At issue is the plan of the village's sewer contractor, Layne, to service Upper Matecumbe's oceanfront with a low-pressure grinder pump system, rather than a vacuum sewer line. Layne is known locally as Reynolds Water Islamorada.
In an interview last week, Layne local project manager Wes Self said company engineers don't believe the vacuum station, to be located a bit north of the center of the 4.5 mile-long island at the Islander Resort, can provide enough pulling power to service the edges of Upper Matecumbe.
Meanwhile, said Tom Brzezinski of the engineering consultant Wade Trim, which the village is using to watchdog Layne's work, the difficulty in central Upper Matecumbe is more a matter of configuration. Many large homes there are located a long way back from the highway, leading to concerns that it would be difficult to connect a gravity line from the homes to a vacuum line on the street.
So instead, the approximately 90 homeowners are slated to be serviced by a low-pressure grinder pump system.
Approximately another 130 properties on Windley and Plantation keys are also to be serviced by a low-pressure system, Wastewater Program Manager Greg Tindle said. Such systems are almost certain to serve portions of Lower Matecumbe Key as well, but the engineering there has not been done.
"There is an incorrect notion that vacuum is good and low pressure is bad," Self said, explaining that either will work fine.
But if service isn't a big concern, price is. Residential property owners between Lower Matecumbe Key and central Plantation Key are paying the same village-issued sewer assessment of $6,400.
However, owners of properties that are to be serviced by the vacuum line are likely to only have to pay a private contractor somewhere between $2,000 and $5,000 extra for their hook-up to the street. Installing the grinder pumps, as the customers on the low-pressure system must do, can easily cost $10,000 to $20,000, or more.
Compounding the frustration of some is that Wade Trim has made a preliminary determination that central Upper Matecumbe could be serviced by a vacuum line. But Brzezinski said the firm is still awaiting hydraulic calculations from Layne in order to complete the analysis.
He said the village plans to take another look at whether the approximately 40 properties near the ocean between mile markers 83.3 and 80.9 could be converted to a vacuum system.
"We're looking to extend vacuum wherever we can without reducing the service that everybody has," he said, adding that ultimately the decision lies with Layne.
"It is their system to design and they have to do what is in the interest of the village."
Self estimated that even if it would work, changing from a low-pressure to a vacuum system in that central Upper Matecumbe area would cost the village an extra $400,000 to $500,000. And it would not resolve the inevitable concerns of the residents of other areas of the village where the vacuum line won't be run.
"The only fair way to do this is for the village to step in and pay for the grinders for everyone," he said.

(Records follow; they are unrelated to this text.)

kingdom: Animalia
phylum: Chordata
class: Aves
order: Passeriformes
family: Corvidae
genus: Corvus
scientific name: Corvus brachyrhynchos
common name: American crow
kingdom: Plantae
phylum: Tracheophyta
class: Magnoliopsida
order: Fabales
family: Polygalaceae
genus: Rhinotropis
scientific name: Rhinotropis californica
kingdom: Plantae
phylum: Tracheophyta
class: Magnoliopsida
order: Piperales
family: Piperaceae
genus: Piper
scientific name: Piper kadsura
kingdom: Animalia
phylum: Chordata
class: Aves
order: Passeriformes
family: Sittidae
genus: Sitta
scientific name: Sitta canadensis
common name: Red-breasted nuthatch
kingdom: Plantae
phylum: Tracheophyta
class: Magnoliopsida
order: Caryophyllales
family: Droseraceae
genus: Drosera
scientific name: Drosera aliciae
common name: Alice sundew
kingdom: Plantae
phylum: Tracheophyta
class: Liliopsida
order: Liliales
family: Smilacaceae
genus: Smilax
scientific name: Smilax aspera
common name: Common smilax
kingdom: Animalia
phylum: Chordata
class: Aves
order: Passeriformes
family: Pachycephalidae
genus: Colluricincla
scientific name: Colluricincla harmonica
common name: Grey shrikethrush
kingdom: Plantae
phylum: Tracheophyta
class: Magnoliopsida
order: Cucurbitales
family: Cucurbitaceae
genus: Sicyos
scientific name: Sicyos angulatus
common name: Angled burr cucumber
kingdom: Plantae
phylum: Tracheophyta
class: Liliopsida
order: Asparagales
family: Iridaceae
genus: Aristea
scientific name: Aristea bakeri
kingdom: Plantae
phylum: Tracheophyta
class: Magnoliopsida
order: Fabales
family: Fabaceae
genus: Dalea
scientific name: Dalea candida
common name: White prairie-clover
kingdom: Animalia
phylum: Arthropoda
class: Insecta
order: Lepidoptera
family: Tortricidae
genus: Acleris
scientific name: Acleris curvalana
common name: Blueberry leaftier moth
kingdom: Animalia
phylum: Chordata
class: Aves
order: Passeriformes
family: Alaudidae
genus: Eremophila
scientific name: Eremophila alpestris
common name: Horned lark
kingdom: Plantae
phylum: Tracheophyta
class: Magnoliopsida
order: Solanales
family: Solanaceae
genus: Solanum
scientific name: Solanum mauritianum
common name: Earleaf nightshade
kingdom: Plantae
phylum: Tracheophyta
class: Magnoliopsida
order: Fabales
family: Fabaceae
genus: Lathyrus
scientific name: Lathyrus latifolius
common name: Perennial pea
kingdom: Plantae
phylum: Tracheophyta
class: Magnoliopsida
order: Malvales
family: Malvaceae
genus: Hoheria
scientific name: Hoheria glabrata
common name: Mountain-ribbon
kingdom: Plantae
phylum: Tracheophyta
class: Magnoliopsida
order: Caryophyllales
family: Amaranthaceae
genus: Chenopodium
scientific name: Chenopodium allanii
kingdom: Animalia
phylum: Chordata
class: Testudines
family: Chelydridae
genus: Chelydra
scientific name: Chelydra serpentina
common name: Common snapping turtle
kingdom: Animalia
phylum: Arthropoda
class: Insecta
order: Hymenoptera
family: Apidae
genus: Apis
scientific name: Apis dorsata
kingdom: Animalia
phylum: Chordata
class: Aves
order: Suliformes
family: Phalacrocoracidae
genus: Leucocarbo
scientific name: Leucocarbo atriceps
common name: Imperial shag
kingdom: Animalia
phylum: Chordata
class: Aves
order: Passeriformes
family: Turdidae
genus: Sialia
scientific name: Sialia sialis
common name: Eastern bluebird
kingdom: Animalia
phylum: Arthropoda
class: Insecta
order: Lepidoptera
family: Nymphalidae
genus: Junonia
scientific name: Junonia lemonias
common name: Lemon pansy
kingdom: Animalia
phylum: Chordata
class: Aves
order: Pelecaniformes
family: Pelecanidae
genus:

Indeed, while Islamorada isn't helping defray the extra cost for properties that must install grinder pumps, other local sewer entities are.
The Florida Keys Aqueduct Authority, which is managing sewer projects for Monroe County, is paying the full cost of the installations, as well as handling grinder pump maintenance. The price of the pumps, therefore, is being borne by all sewer customers, Executive Director Kirk Zuelch said. While property owners still must pay for electrical hookups to their grinder pump, he expects that cost to be similar to the cost of hooking a home into a vacuum line.
The Key Largo Wastewater Treatment District is also installing grinder pumps on behalf of property owners, Chief Information Officer Paul Christian said. In exchange, those properties were levied an extra assessment of $3,300, far less than the extra cost that the owners of Islamorada's grinder pump properties can expect to pay.
Tindle said any reconsideration of how the village handles that matter would be the job of council members.
"That's really a philosophical question," he said. "People will probably always argue, whatever you come up with, it's not fair."